Inflation, measured by movements in wholesale prices, dipped by 0.67 percentage points to 5.24 per cent for the week ended January 3 from 5.91 per cent in the previous week, which may result in an even softer interest rate regime.
It stood at 4.26 per cent a year ago. "We are seeing robust and healthy decline in inflation. The expectation is that inflation will come down to a still more manageable number, that is, between 3 and 4 per cent, by the end of March," economic affairs secretary Ashok Chawla said.
However, economists are more optimistic. Crisil Principal Economist D K Joshi said, "There is a possibility that the inflation rate will go down to 2 per cent by March or April."
On the possibility of policy rate cuts by the Reserve Bank, he said, "The RBI's action is independent of the week on week levels. They go by trends. But lower inflation just facilitates easing monetary policy.

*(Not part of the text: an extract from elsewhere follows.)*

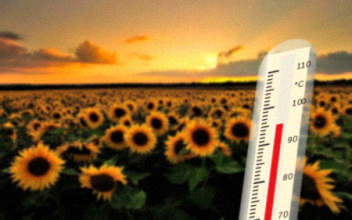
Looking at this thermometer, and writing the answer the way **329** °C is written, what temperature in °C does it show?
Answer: **95** °C
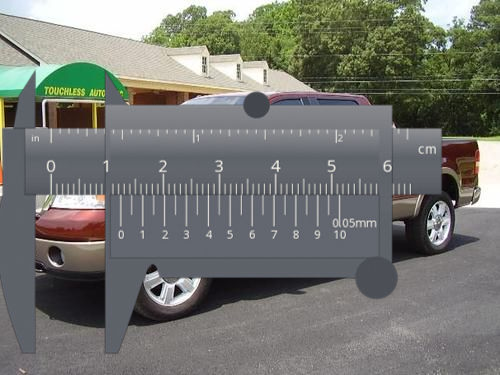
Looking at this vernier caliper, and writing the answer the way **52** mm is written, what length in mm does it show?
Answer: **12.4** mm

Interest rates will definitely come down."
Food items like fruit, vegetables, gram, barley, condiments and spices turned cheaper, as did ATF, bitumen and light diesel oil, as well as paper products, chemicals and metals.
The likely fall in prices of petroleum products in the next few days will further hasten decline in inflation. It was basically hikes in petrol, diesel and cooking gas prices in June that catapulted inflation to double-digit numbers from June.